- Born: 1984 (age 41–42) Yobe State
- Education: LLM, LLB, BL
- Alma mater: Bayero University, Kano, Nigerian Law School
- Occupations: Senior Analyst, Public Intellectual and Human Rights Lawyer
- Years active: 2012 to date
- Employer: Tony Blair Institute for Global Change
- Organization: Center for Strategic and International Studies
- Known for: Principle
- Awards: CoWa Award 2017

= Audu Bulama Bukarti =

International strategic analyst

Bulama Bukarti is a prominent Nigerian lawyer, public intellectual and reform advocate focusing on security, governance, and justice in Africa.

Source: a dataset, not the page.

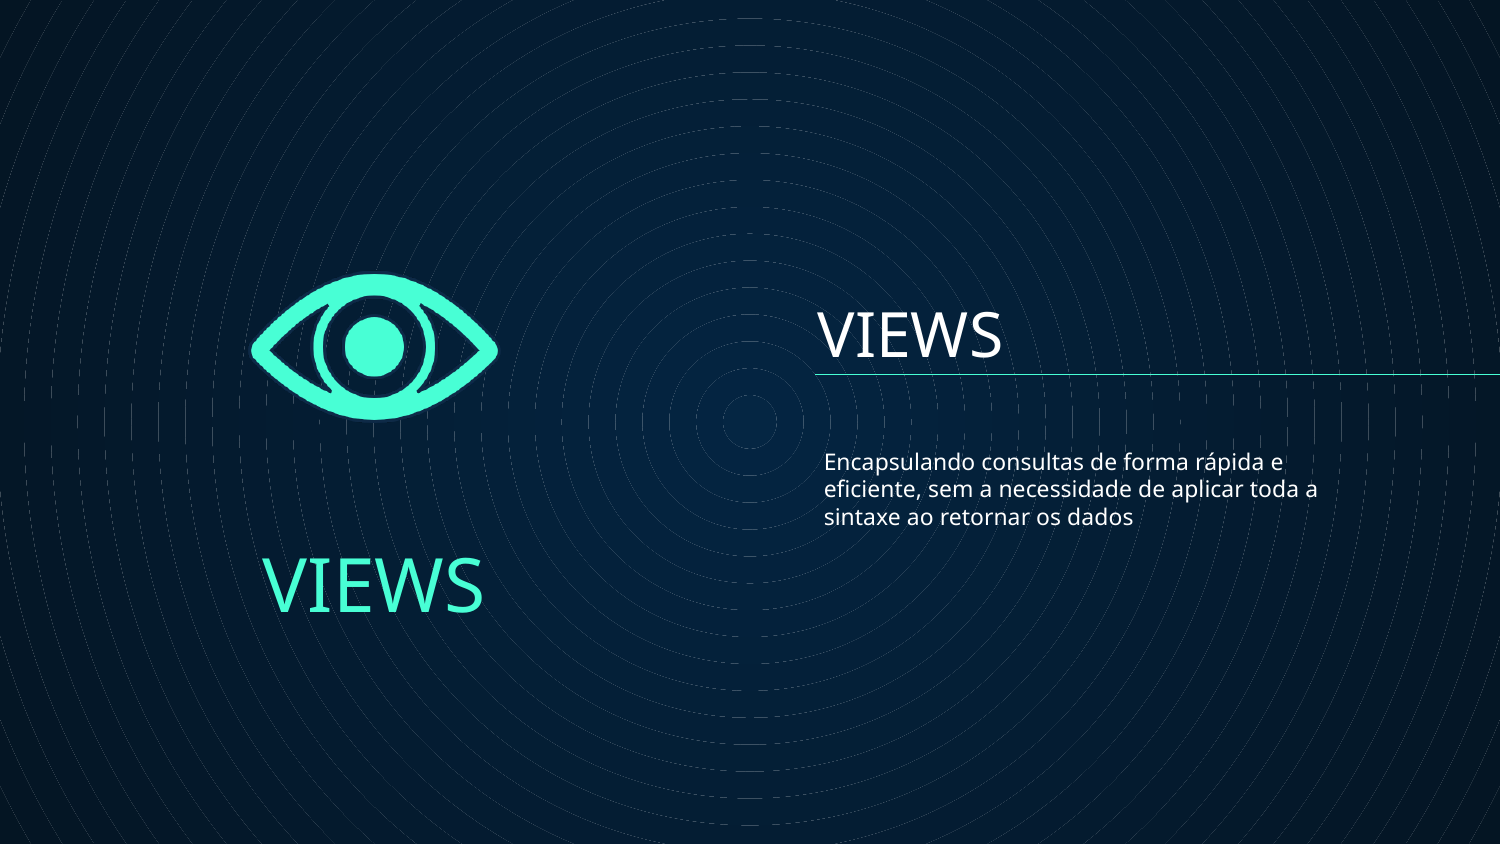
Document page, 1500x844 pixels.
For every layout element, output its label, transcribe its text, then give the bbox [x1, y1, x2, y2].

He currently serves as the Vice President of Programs and Disarmament, Demobilisation, and Reintegration (DDR) & Deradicalization at the Bridgeway Foundation.

==Early life and education==
Bulama was born in Bukarti town of Yobe State, Nigeria, he started his education in Bukarti Primary School, Yobe, he obtained his Nigeria Certificate in Education (NCE) in 2005, from College of Education Gashua, Nigeria. he attended Bayero University, Kano between 2006 and 2011 where he obtained Bachelor of Laws (Common & Islamic Law); at Second Class Upper grade he went to Nigerian Law School where he was trained as Legal Practitioner and he was called to bar in 2012.

In 2016 Bukarti obtained his Master of Laws from Bayero University, Kano and He completed his PhD in Law at the SOAS University of London with a focus on Boko Haram, laws of war and humanitarian law.

==Career==
Bulama started his career as Assistant Senior Accounts Officer II at Karasuwa Local Government of Yobe State where he worked for ten years that is from 2003 to 2013. From 2014 to 2018, Bukarti taught law at Bayero University, Kano, where he lectured on various subjects, supervised undergraduate research projects, and practised as a legal practitioner with a focus on human rights, employment law, and medical negligence cases.

in 2017 Bulama joined Tony Blair Institute for Global Change as Sub-Saharan Africa Analyst.

He is a regular guest on Hausa- and English-language channels, including Voice of America, BBC, Aljazeera and Deutsche Welle; he has spoken at the University of Oxford and Chatham House; Harvard University, Yale University, George Washington University and many more.

==Research and Advocacy on Boko Haram==
Bulama was a Senior Analyst in the Extremism Policy Unit of the Tony Blair Institute for Global Change, senior non-resident at the Africa Program of the Center for Strategic and International Studies.

Bulama's research focuses on violent extremist groups in sub-Saharan Africa. He has studied extremist groups in Africa for over a decade and has written many papers, commentaries, and op-eds on extremist groups’ history, ideology, and strategy; deradicalization and reintegration of former fighters; and response to COVID-19, including for Foreign Policy, the Independent, the Telegraph, CNN, the Council on Foreign Relations, Hudson Institute, the National, and War on the Rocks. He has been cited several times each in The Washington Post, The Wall Street Journal, The New York Times, The Guardian, The Telegraph, and Reuters, among others. He has granted interviews various outlets of BBC World Service, Sky News, France 24, Voice of America, Al Jazeera TRT World and a host of others.

Bulama is an opinion columnist at Daily Trust, northern Nigeria's largest newspaper, where he writes every Wednesday.

Bukarti is recognized as a leading expert on critically analyzing the group's strategies and the Nigerian government’s approach to counterinsurgency. He advocates for comprehensive strategies incorporating deradicalization and community rebuilding.

Due to his outspoken criticism, Bukarti has been targeted with death threats from Boko Haram's leadership, including a public video threat from a Boko Haram member, and threats from the bandit kingpin Bello Turji.

==Publications==
1. The most worrying aspect of the Kankara kidnapping, African Arguments, (February 2021)
2. The West in African Violent Extremists’ Discourse, Hudson Institute (October 2020)
3. The Mozambique Conflict and Deteriorating Security Situation, Tony Blair Institute for Global Change (June 2020)
4. A deadly alliance: coronavirus makes Boko Haram more dangerous than ever The Telegraph(June 2020)
5. Thanks to coronavirus, Boko Haram is making a comeback, The Independent (April 2020)
6. How Jihadi Groups in Africa Will Exploit COVID-19, Council on Foreign Relations (April 2020)
7. The Challenge of Boko Haram Defectors in Chad, War on the Rocks (March 2020)
8. The Origins of Boko Haram—And Why It Matters, Hudson Institute (January 2020)

== Personal life ==
Bukarti resides in London, United Kingdom. He is married with children and is currently writing a memoir titled Into the Well.